The St. Lawrence Seaway today announced that traffic is on pace with the Seaway’s five-year average. Through November, Great Lakes vessel operators moved a combined 34.04 million metric tons of cargo. Year-to-date overall tonnage is 6.4 percent behind 2018’s record-breaking season (compared to this time last year).

As the navigation season nears its end, dry bulk commodities surpassed last year’s volumes by 12.8 percent, liquid bulk by two percent and containerized cargo by 44 percent.
Craig H. Middlebrook, Deputy Administrator of the U.S. Saint Lawrence Seaway Development Corporation said, “With Seaway cargo tonnage reaching 34 million tons through November, though down slightly from this time last year, traffic is still keeping up with the five-year average. Our ports are busy as we approach the end of the navigation season, and we are seeing that cargo diversity is more important than ever.”
Top five performing cargos through November 2019 include:
Salt — 3,478,000 metric tons; 16.9%* increase
Petroleum Products — 3,095,000 metric tons; 5.6%* increase
Cement & Clinkers — 1,785,000 metric tons; 6%* increase
Coke — 1,362,000 metric tons; 17.5%* increase
Gypsum — 581,000 metric tons; 38.1%* increase
*Compared to 2018 tonnage. Percentages rounded to nearest tenth.
The Port of Toledo is just one example of an American Great Lakes port optimizing activity with robust cargo diversification. Through November, the Port handled over 8.6 million tons of cargo on nearly 500 vessel transits. Despite seeing a decline in grain shipments, Joe Cappel, VP Business Development, Toledo-Lucas County Port Authority, noted gains in general cargo, iron ore and petroleum products for the Port.
“We knew in the spring with all the rain and flooding that fall grain exports would be down — and they are by nearly fifty percent. The Port of Toledo, however, is very resilient, and we’ve seen gains in other cargo categories that have offset the grain numbers,” said Cappel. “Our thoughts are with all the farmers and we are hoping that 2020 will be a much better year for them and that the Port of Toledo will be firing on all cylinders.”
Port Milwaukee saw multiple international imports during November, contributing to the Port’s 24 percent increase in overall tonnage compared to last season.

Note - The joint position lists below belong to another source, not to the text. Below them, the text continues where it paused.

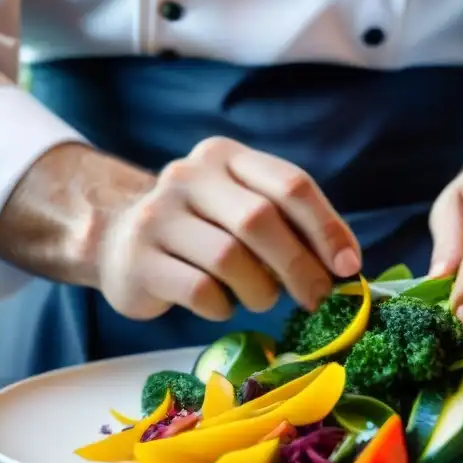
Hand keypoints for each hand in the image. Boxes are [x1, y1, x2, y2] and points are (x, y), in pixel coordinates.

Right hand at [97, 137, 360, 320]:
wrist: (115, 239)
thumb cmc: (200, 230)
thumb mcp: (241, 209)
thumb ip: (288, 224)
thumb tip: (346, 265)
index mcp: (225, 156)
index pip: (290, 184)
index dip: (327, 228)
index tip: (348, 266)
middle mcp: (189, 177)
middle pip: (260, 220)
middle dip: (299, 266)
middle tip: (317, 298)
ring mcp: (158, 216)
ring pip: (230, 259)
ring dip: (259, 291)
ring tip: (259, 297)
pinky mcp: (139, 260)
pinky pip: (200, 291)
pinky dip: (223, 306)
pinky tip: (221, 303)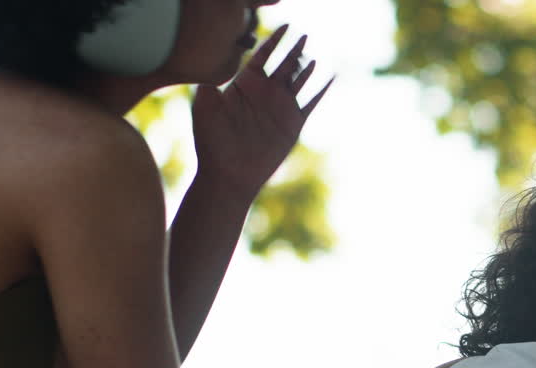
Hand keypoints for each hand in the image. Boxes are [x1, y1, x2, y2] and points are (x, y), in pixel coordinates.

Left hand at [190, 25, 332, 199]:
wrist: (229, 174)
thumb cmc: (212, 142)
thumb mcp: (203, 109)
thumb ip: (208, 85)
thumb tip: (211, 65)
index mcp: (245, 84)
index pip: (263, 54)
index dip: (274, 39)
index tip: (284, 25)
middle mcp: (265, 93)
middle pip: (283, 63)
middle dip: (292, 48)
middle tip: (302, 33)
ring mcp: (280, 107)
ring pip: (298, 80)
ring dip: (306, 66)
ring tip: (311, 52)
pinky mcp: (293, 123)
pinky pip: (311, 102)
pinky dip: (322, 89)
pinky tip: (331, 77)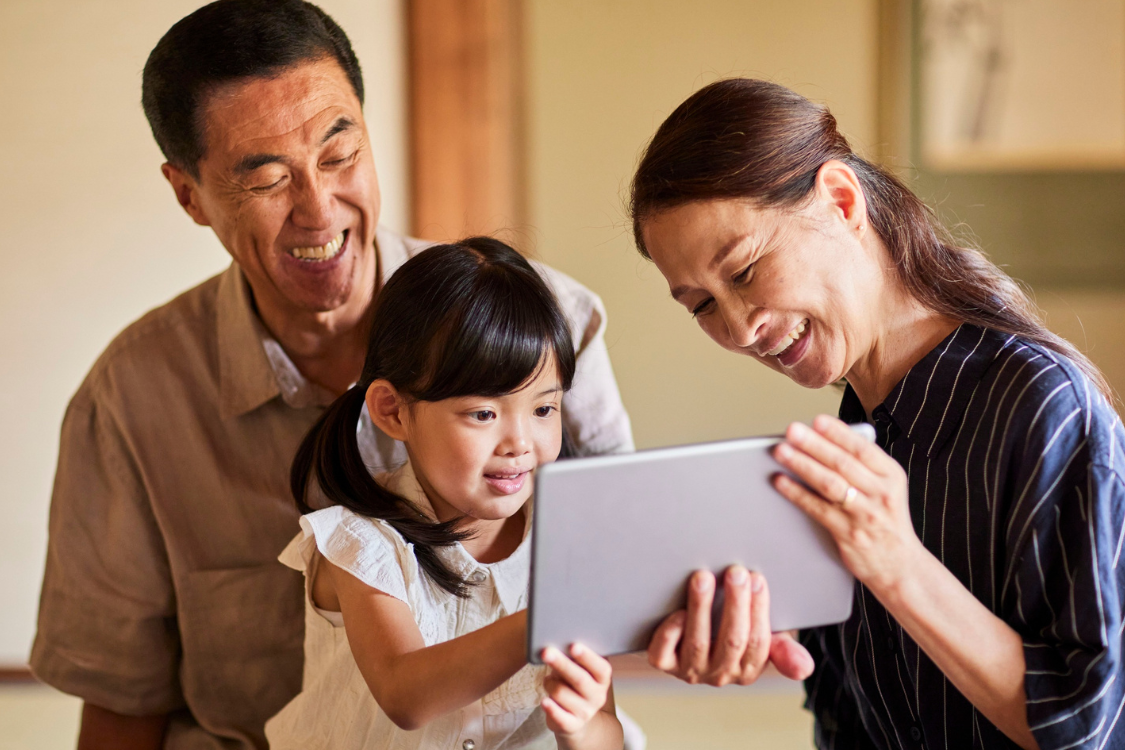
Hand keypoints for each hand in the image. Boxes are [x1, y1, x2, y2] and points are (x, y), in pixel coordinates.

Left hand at [540, 643, 611, 741]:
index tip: (573, 645)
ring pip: (563, 694)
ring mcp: (586, 712)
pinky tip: (544, 701)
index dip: (587, 656)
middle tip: (547, 652)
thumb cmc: (574, 685)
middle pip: (580, 679)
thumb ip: (573, 659)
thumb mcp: (579, 671)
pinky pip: (560, 717)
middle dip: (562, 664)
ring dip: (550, 684)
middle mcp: (597, 696)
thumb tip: (558, 645)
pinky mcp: (571, 725)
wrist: (577, 717)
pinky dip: (551, 708)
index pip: (600, 668)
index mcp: (602, 679)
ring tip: (546, 680)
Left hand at [646, 565, 814, 685]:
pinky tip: (677, 609)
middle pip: (732, 640)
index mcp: (747, 668)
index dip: (758, 609)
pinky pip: (663, 653)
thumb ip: (783, 650)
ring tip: (702, 577)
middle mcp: (719, 673)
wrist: (685, 638)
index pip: (758, 642)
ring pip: (698, 642)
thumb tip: (805, 668)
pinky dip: (671, 631)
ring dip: (701, 607)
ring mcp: (689, 669)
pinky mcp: (663, 662)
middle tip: (735, 572)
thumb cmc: (730, 629)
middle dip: (735, 603)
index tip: (757, 579)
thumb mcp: (763, 638)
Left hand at [771, 415, 923, 595]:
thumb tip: (826, 437)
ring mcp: (865, 515)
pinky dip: (797, 493)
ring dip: (803, 465)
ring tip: (782, 452)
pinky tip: (781, 482)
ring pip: (830, 484)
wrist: (900, 565)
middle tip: (792, 431)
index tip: (817, 420)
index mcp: (891, 476)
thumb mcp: (886, 487)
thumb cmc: (885, 520)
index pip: (863, 448)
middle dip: (814, 444)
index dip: (839, 433)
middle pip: (843, 463)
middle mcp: (880, 493)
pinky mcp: (849, 534)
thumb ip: (864, 465)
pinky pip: (818, 509)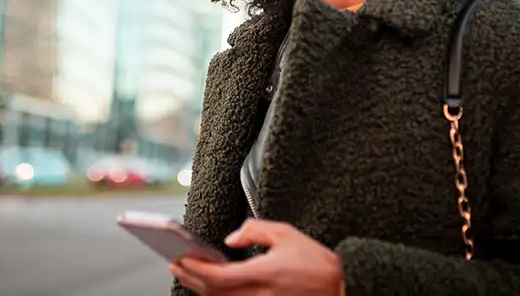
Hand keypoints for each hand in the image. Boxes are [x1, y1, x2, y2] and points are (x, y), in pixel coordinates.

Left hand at [170, 219, 343, 295]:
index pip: (218, 277)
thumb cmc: (316, 263)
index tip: (181, 260)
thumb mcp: (286, 234)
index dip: (195, 270)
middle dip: (192, 279)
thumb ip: (254, 230)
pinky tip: (213, 288)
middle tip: (177, 265)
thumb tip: (230, 240)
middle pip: (214, 294)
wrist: (341, 288)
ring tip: (191, 275)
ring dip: (203, 290)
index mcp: (264, 274)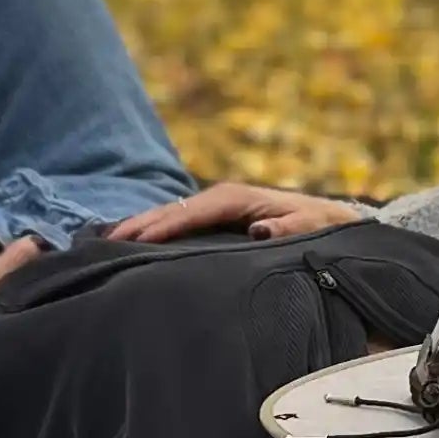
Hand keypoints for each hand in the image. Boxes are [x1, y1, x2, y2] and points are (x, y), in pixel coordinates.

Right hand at [105, 183, 364, 243]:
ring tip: (109, 239)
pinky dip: (156, 227)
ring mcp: (218, 205)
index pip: (193, 213)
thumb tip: (259, 230)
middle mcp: (224, 197)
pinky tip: (134, 239)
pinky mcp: (217, 216)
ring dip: (142, 224)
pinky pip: (180, 221)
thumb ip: (289, 230)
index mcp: (239, 199)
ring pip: (172, 214)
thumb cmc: (322, 228)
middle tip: (106, 238)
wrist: (332, 221)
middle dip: (141, 222)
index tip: (138, 240)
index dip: (165, 227)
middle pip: (174, 210)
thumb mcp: (312, 229)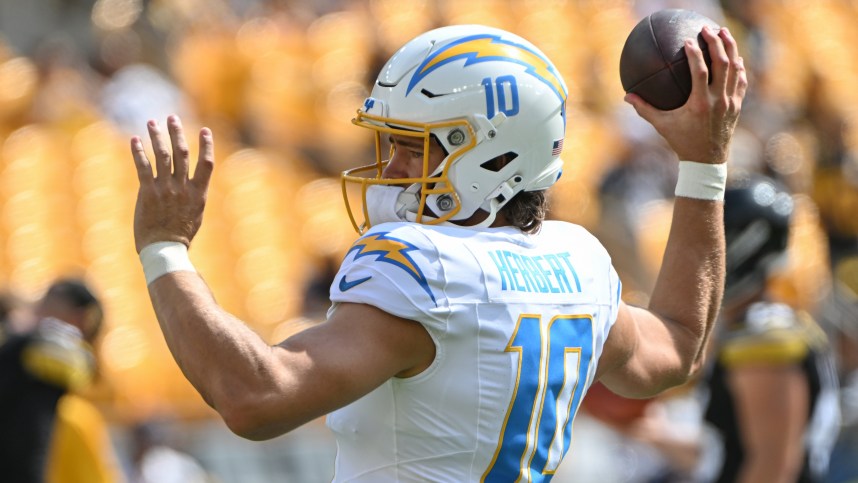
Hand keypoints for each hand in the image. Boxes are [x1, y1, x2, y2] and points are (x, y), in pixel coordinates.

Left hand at [131, 115, 214, 252]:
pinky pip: (143, 167)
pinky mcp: (148, 193)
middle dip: (177, 133)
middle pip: (182, 153)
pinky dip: (139, 152)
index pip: (206, 164)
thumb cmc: (180, 235)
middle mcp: (183, 188)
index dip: (206, 145)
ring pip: (162, 156)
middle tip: (172, 117)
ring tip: (152, 122)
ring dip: (157, 137)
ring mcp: (165, 189)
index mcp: (198, 193)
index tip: (205, 130)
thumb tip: (193, 183)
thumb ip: (194, 196)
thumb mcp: (195, 214)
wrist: (164, 249)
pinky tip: (135, 139)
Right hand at [625, 26, 747, 163]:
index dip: (695, 54)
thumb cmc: (682, 142)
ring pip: (735, 69)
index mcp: (700, 104)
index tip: (687, 40)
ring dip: (731, 48)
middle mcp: (719, 101)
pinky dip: (738, 66)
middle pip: (723, 64)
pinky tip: (734, 57)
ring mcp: (731, 102)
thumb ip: (645, 110)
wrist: (707, 160)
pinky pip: (741, 80)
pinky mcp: (738, 105)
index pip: (700, 72)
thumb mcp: (662, 126)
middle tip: (707, 29)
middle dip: (716, 43)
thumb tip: (627, 96)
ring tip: (723, 33)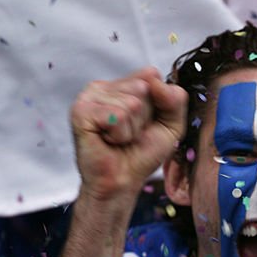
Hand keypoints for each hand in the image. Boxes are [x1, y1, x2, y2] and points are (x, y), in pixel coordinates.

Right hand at [70, 67, 186, 200]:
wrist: (122, 181)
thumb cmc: (143, 153)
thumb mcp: (172, 124)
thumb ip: (175, 98)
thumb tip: (153, 76)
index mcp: (123, 84)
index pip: (152, 75)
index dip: (159, 104)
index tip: (147, 123)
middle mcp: (104, 85)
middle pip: (143, 88)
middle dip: (144, 118)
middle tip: (130, 134)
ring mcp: (90, 96)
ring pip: (131, 103)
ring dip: (131, 129)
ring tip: (118, 139)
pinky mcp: (81, 111)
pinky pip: (117, 116)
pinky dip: (120, 135)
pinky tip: (107, 140)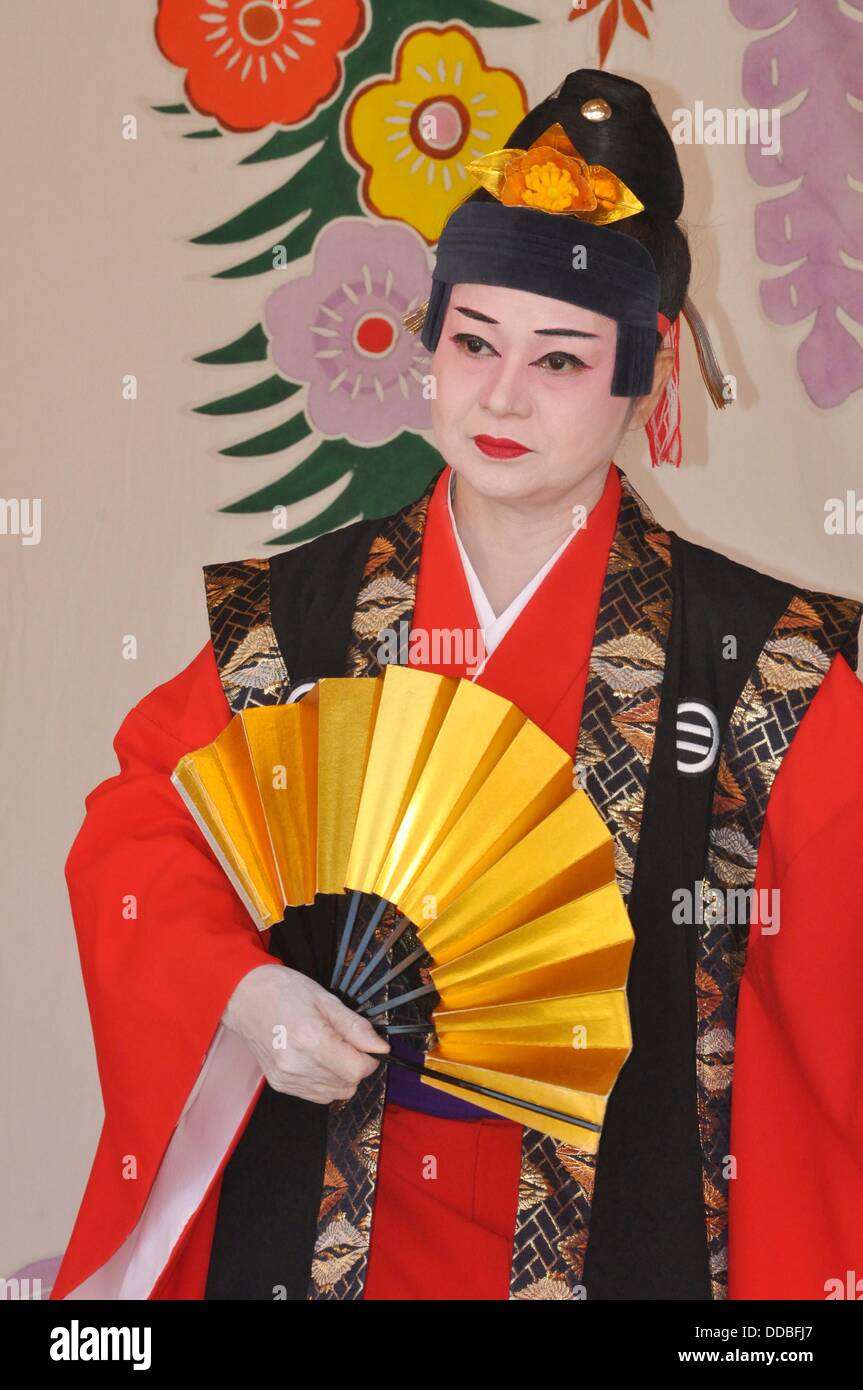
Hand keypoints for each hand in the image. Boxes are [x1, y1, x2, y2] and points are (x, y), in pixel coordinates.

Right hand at [221, 963, 388, 1103]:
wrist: (245, 997)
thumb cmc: (286, 991)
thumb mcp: (327, 1000)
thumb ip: (356, 1026)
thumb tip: (381, 1048)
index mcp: (311, 1039)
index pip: (357, 1070)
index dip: (370, 1058)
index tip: (365, 1045)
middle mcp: (297, 1065)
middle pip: (348, 1085)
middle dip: (356, 1066)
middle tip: (345, 1042)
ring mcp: (287, 1078)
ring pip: (335, 1094)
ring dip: (341, 1076)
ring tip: (328, 1049)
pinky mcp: (280, 1085)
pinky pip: (317, 1096)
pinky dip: (325, 1082)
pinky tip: (316, 1060)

Adam Schlicht, Director, Port Milwaukee, shared that overall steel imports are eight percent over the Port’s 2018 season. Shipments accounting for the increase include steel coils from Germany, Belgium and Netherlands, stainless steel plates and steel rails from Belgium, and flats from the United Kingdom.
Port Milwaukee also received a shipment of salt from Egypt, adding to the Port’s strong season —particularly in handling dry bulk shipments across multiple commodity categories.
Schlicht noted that “Shipments of salt and limestone, handled by Milwaukee Bulk Terminals and others, as well as cement, handled by LaFarge and others, have seen double-digit increases when compared to tonnage amounts through December 2018.”
Port Activity: The Port of Duluth-Superior
The Port of Duluth-Superior finished November ahead of their five-season average and remained on pace to top 35 million tons for the third consecutive season, with grain tonnage finishing the month more than 16 percent ahead of this time last season and 10 percent over the five-season average.
General cargo tonnage, including the final wind energy cargo shipments of 2019 and multiple industrial project cargo shipments, also contributed to a healthy November tonnage total in Duluth. In total, general cargo tonnage for November exceeded the Port’s five-season average by 11 percent.
Seaway Receives Cargos from Fourteen Countries in November
In November, the Seaway saw an international mix of inbound shipments from Canada, Africa, Netherlands, Belgium, Germany, Sweden, Spain, Portugal, United Kingdom, Brazil, Norway, Ukraine, Egypt and Turkey. A few particularly noteworthy shipments in November included a shipment of ferromanganese and silicomanganese from Norway into the Port of Chicago, a shipment of slag from South Africa into the Port of Ashtabula, and a shipment of salt from Egypt into the Port of Green Bay.